Helen settled in what she thought of as Betty's chair near the fireplace and waited for Geoff to notice her. He had stopped his wanderings to lean over a frail, old man who was almost completely deaf. Despite the old man's attempt at conversation, Geoff was looking around the room. Helen could tell when he noticed her. He stood up, tugged on the tails of his faded, moss-green polo shirt, without actually removing any of the wrinkles, and abandoned the old man to race over to perch on the edge of Josie's chair.
"What's this all about?" he said. "Do you have a story for me?"
"If I do, you'll be the first reporter I'll call," Helen said. "But first I need some information."
"From me?"
"You're the best investigative reporter in the area." The only investigative reporter, actually. "If you don't have the answers, no one does."
He settled deeper into the upholstered chair, adjusting the pillows behind him before leaning back. "What do you want to know?"
"Melissa's killer," Helen said. "What are you doing to find him?"
He waved his hand dismissively. "That story isn't worth pursuing.
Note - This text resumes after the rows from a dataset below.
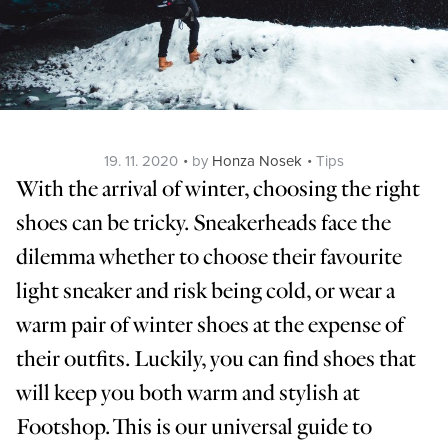
Posted
Categories
19. 11. 2020
by
Honza Nosek
Tips
on
With the arrival of winter, choosing the right
shoes can be tricky. Sneakerheads face the
dilemma whether to choose their favourite
light sneaker and risk being cold, or wear a
warm pair of winter shoes at the expense of
their outfits. Luckily, you can find shoes that
will keep you both warm and stylish at
Footshop. This is our universal guide to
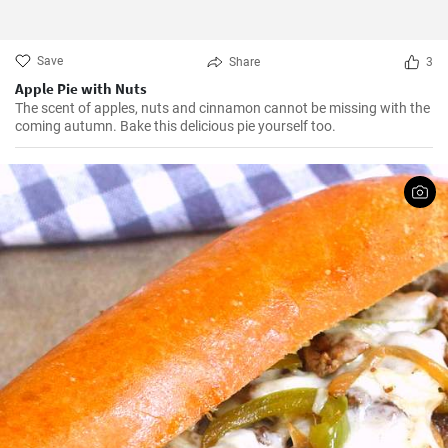
Save
Share
3
Apple Pie with Nuts
The scent of apples, nuts and cinnamon cannot be missing with the
coming autumn. Bake this delicious pie yourself too.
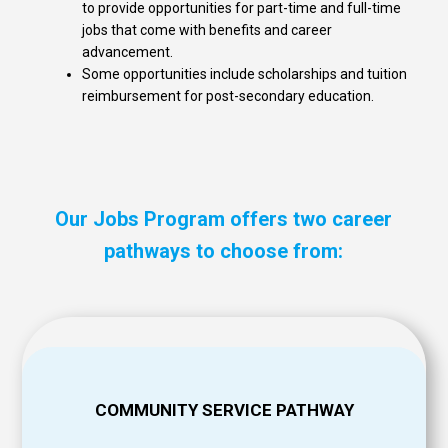
to provide opportunities for part-time and full-time
jobs that come with benefits and career
advancement.
Some opportunities include scholarships and tuition
reimbursement for post-secondary education.
Our Jobs Program offers two career
pathways to choose from:
COMMUNITY SERVICE PATHWAY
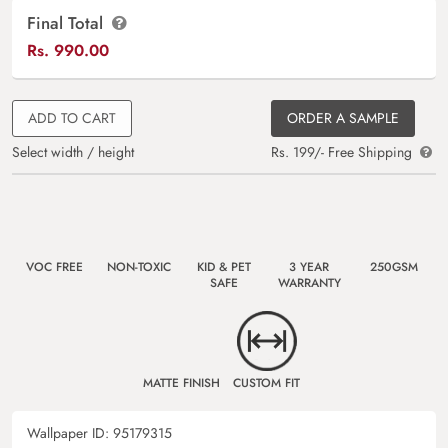
Final Total
Rs.
990.00
ADD TO CART
ORDER A SAMPLE
Select width / height
Rs. 199/- Free Shipping
VOC FREE
NON-TOXIC
KID & PET
3 YEAR
250GSM
SAFE
WARRANTY
MATTE FINISH
CUSTOM FIT
Wallpaper ID:
95179315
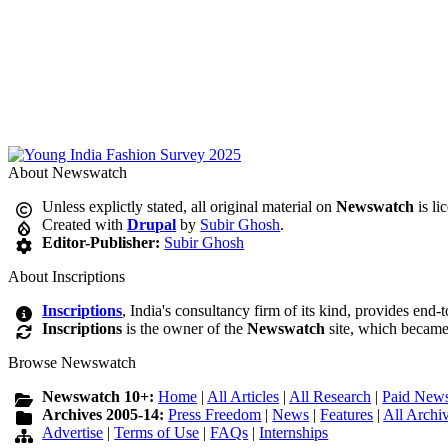
About Newswatch
Unless explictly stated, all original material on
Newswatch
is li
Created with
Drupal
by
Subir Ghosh
.
Editor-Publisher:
Subir Ghosh
About Inscriptions
Inscriptions
, India's consultancy firm of its kind, provides end-
Inscriptions
is the owner of the
Newswatch
site, which became
Browse Newswatch
Newswatch 10+:
Home
|
All Articles
|
All Research
|
Paid News
Archives 2005-14:
Press Freedom
|
News
|
Features
|
All Archi
Advertise
|
Terms of Use
|
FAQs
|
Internships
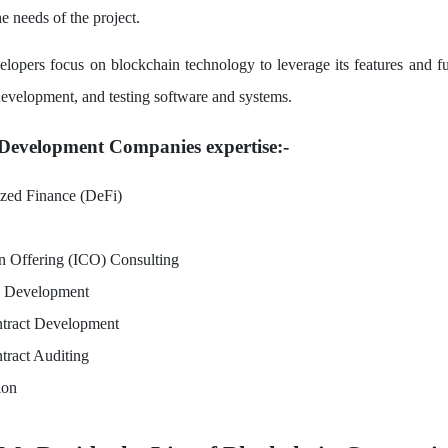
e needs of the project.
lopers focus on blockchain technology to leverage its features and fun
velopment, and testing software and systems.
Development Companies expertise:-
ized Finance (DeFi)
in Offering (ICO) Consulting
e Development
tract Development
tract Auditing
ion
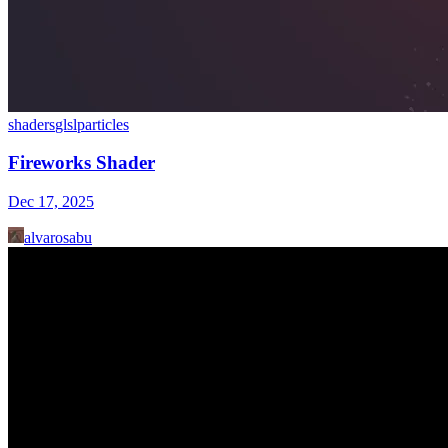
shaders
glsl
particles
Fireworks Shader
Dec 17, 2025
alvarosabu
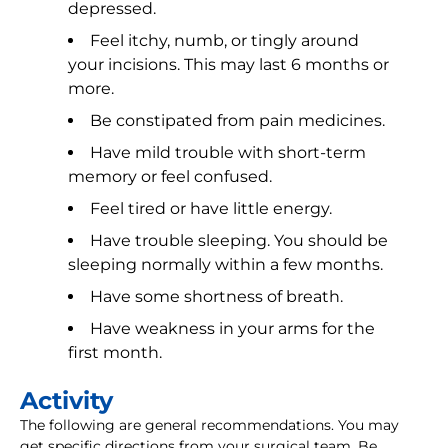
depressed.
Feel itchy, numb, or tingly around
your incisions. This may last 6 months or
more.
Be constipated from pain medicines.
Have mild trouble with short-term
memory or feel confused.
Feel tired or have little energy.
Have trouble sleeping. You should be
sleeping normally within a few months.
Have some shortness of breath.
Have weakness in your arms for the
first month.
Activity
The following are general recommendations. You may
get specific directions from your surgical team. Be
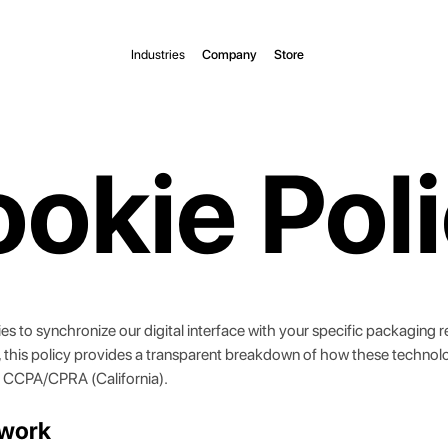
Industries
Company
Store
okie Pol
kies to synchronize our digital interface with your specific packaging
a, this policy provides a transparent breakdown of how these technol
 CCPA/CPRA (California).
ework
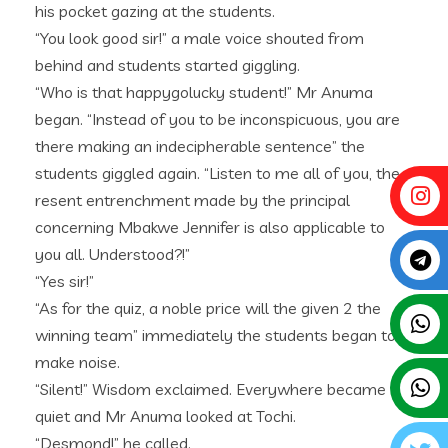
his pocket gazing at the students.
“You look good sir!” a male voice shouted from
behind and students started giggling.
“Who is that happygolucky student!” Mr Anuma
began. “Instead of you to be inconspicuous, you are
there making an indecipherable sentence” the
students giggled again. “Listen to me all of you, the
resent entrenchment made by the principal
concerning Mbakwe Jennifer is also applicable to
you all. Understood?!”
“Yes sir!”
“As for the quiz, a noble price will the given 2 the
winning team” immediately the students began to
make noise.
“Silent!” Wisdom exclaimed. Everywhere became
quiet and Mr Anuma looked at Tochi.
“Desmond!” he called.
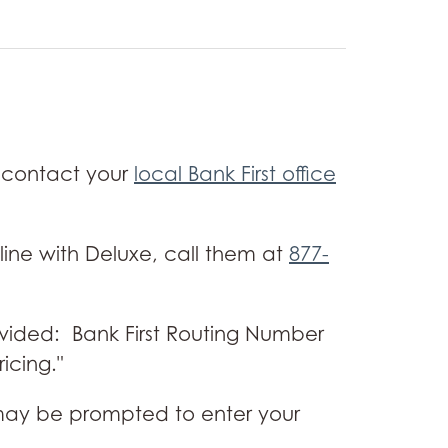
 contact your
local Bank First office
line with Deluxe, call them at
877-
ovided: Bank First Routing Number
icing."
ou may be prompted to enter your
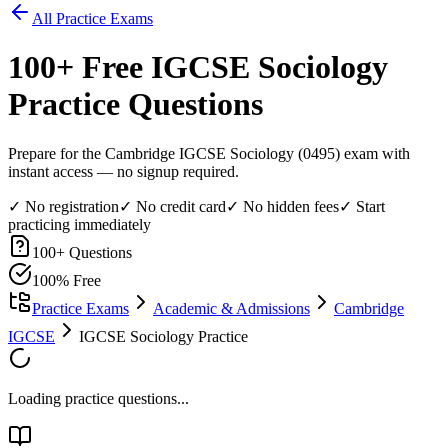
All Practice Exams
100
+ Free
IGCSE Sociology
Practice Questions
Prepare for the Cambridge IGCSE Sociology (0495) exam with
instant access — no signup required.
✓ No registration
✓ No credit card
✓ No hidden fees
✓ Start
practicing immediately
100
+ Questions
100% Free
Practice Exams
Academic & Admissions
Cambridge
IGCSE
IGCSE Sociology Practice
Loading practice questions...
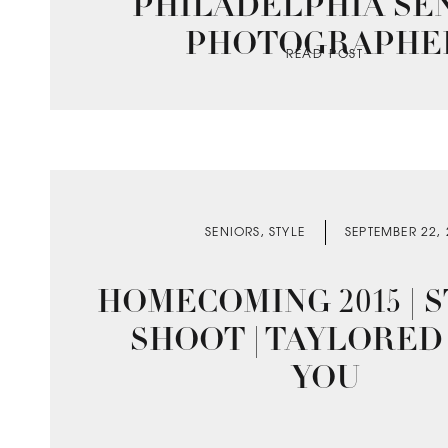
PHILADELPHIA SE
PHOTOGRAPHE
READ POST
SENIORS
,
STYLE
SEPTEMBER 22,
HOMECOMING 2015 | 
SHOOT | TAYLORED
YOU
Not for someone of my caliber. Everyone knows who killed her. It was the Remote Control Burglar."
"But what if it's not?" Helen said. "And why does everyone assume it's him?"
"Who else could it be?"
"That's what you're supposed to be investigating."
"I've got a bigger story to pursue." He peered around the room before leaning forward and lowering his voice, which only served to catch the attention of the nearest residents, some of whom had much better hearing than the old man Geoff had abandoned so readily. "I'm working on something that's going to shock the whole town. Starting with all the town officials who have relatives here at the nursing home."
The two women and one man who'd been blatantly eavesdropping, all shook their heads dismissively and went back to chatting with each other.